Penso no antigo Hospital Termal das Caldas, no jardim onde tantas vezes os meus pés provaram o orvalho e os meu corpo a frescura das margaridas. Uma agonia aperta-me em dor com este pensamento de pura beleza; saudades, talvez. Medo. Haverá algo mais do que o que vivo? Pairo num sonho frágil que por vezes me deixa cair no chão. E aí não existem margaridas para me suportarem a queda. Quão maravilhoso é deixarmo-nos cair para o buraco! Mas depois de vermos que o sonho é uma doce desilusão a queda deixa de ser uma esperança para se tornar num olhar cansado. Todas as escolhas que fiz sempre pensei que seriam as mais acertadas, e agora que fiz uma que sei que está certa quero afasta-me dela. A minha cabeça distorce os rostos. "Bon courage!" Tento. Na primeira inspiração de cada dia olho para o chão, onde os pequenos raios de Sol espretam. Não consigo ver nada de belo na beleza das coisas simples. Estou-me a tornar num atómato sem forças para remar contra a corrente. As coisas magnificas que já vivi estão a fugir da minha memória, dando espaço para todas as coisas rotineiras e obrigatórias. Obriga-me a ser quem era. Apaga-me as magoas que tenho. O futuro angustia-me tanto que não paro de olhar para trás a procurar culpados pelos meus medos e frustrações. A pergunta "porquê" voltou a corroír-me como ácido. O meu coração grita em taquicardia, o meu cerebro revolta-se em convulsões, os meus olhos vestem-se de negro e eu já não me sinto eu neste corpo. E tu perguntas, porquê continuar? E eu respondo, porque tenho medo de sentir a tranquilidade.
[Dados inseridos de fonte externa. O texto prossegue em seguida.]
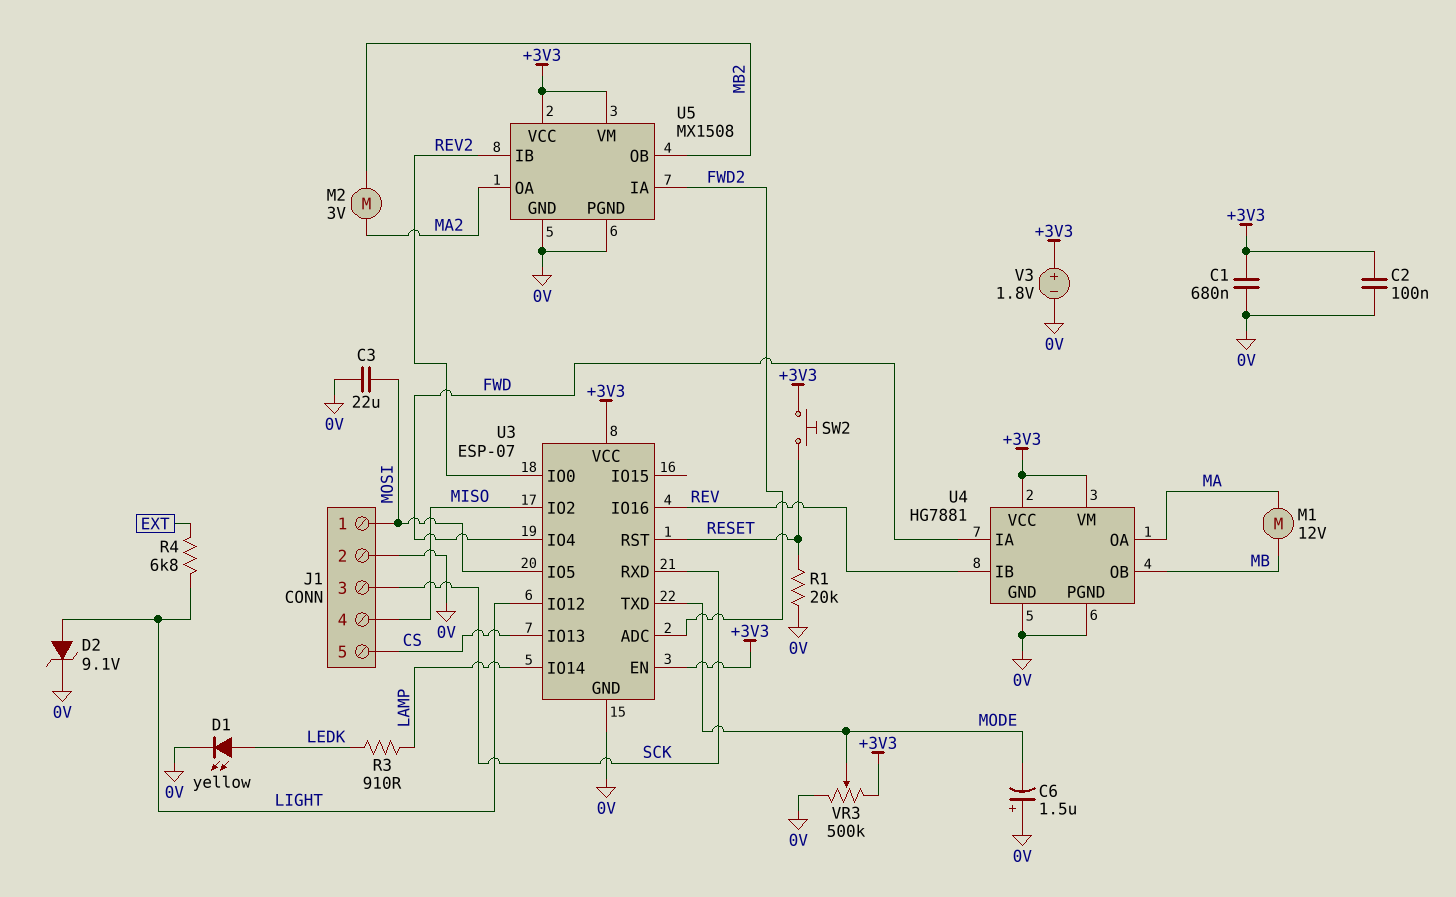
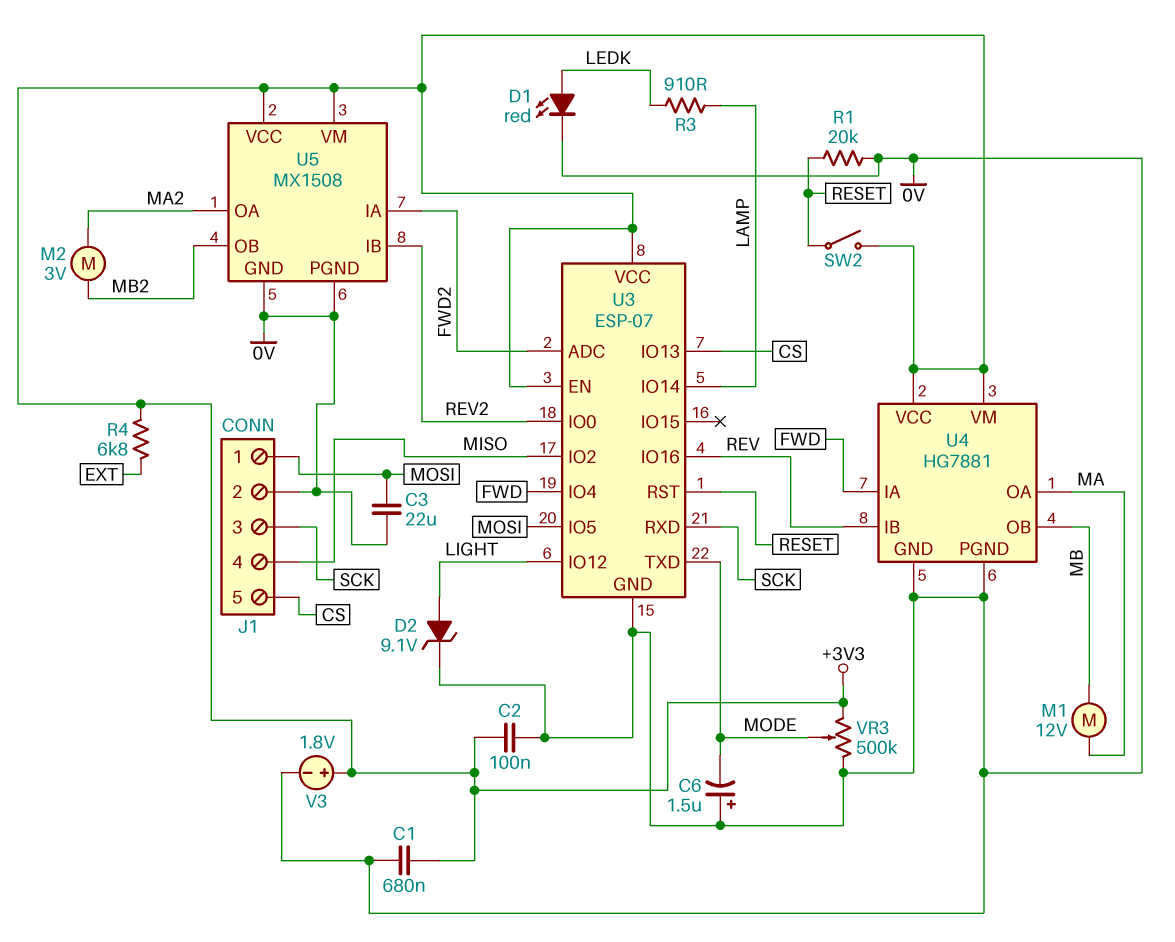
D1: LED yellow (A LEDK, K 0V) -> LED red (A LEDK, K 0V)
R4: 6.8k (EXT, LIGHT) -> 6.8k (+3V3, EXT)
SW2: button (+3V3, RESET) -> switch (+3V3, RESET)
terça-feira, 15 de janeiro de 2013

águas mil

Bom dia noite nova! Vens para me cobrir com a tua companhia severa? Deixa-me respirar um pouco - ajuda-me a manter a cabeça à tona, por favor. Era tão bom se em ti houvesse uma espécie de amor aultruísta, mesmo que hipócrita. As minhas papoilas estão a secar. Anseio que a Primavera chegue para as beijar com o folego de todas as coisas boas que estão para vir. Tomei a medicação em seco. Toda eu sou um ser desidratado. O grito não se solta, está preso na minha garganta, a arranha-la, e toda a minha bocajá está boa de beijar, importas-te com o sangue que escorre? Prova-o mesmo assim, fresco, violento, talvez o seu sabor a metal crie uma corrente entre as nossas bocas. A minha incapacidade de gritar deixa-me afónica antes de o fazer. Esbocei gestos mas não viste e foste. Adeus, que é um adeus defenitivo, porque tudo me foi roubado pela minha propria e genial capaciade de nada poder fazer contra os maleficios do destino, nem contra os maleficios da liberdade. Doêm-me os olhos das lagrimas que não consigo explusar. Dói-me a cabeça do peso dos meus pensamentos. Entro pela porta dos fundos para a felicidade mas ela afinal estava no jardim a gozar os primeiros raios de sol da noite. É que afinal o tempo também dói, os ponteiros cravam-se na minha pele a cada tic-tac que solta. Olha para trás; vê aqueles momentos maravilhosos que tivemos. Sabes? Guardei-os todos numa caixa que atirei ao mar. (A caixa deu à costa minutos depois, com todos eles ensopados com a solução água e sódio. Penso no porquê de o mar não o guardar.) O comboio passa. O frio espera-o com estações vazias de sonhos.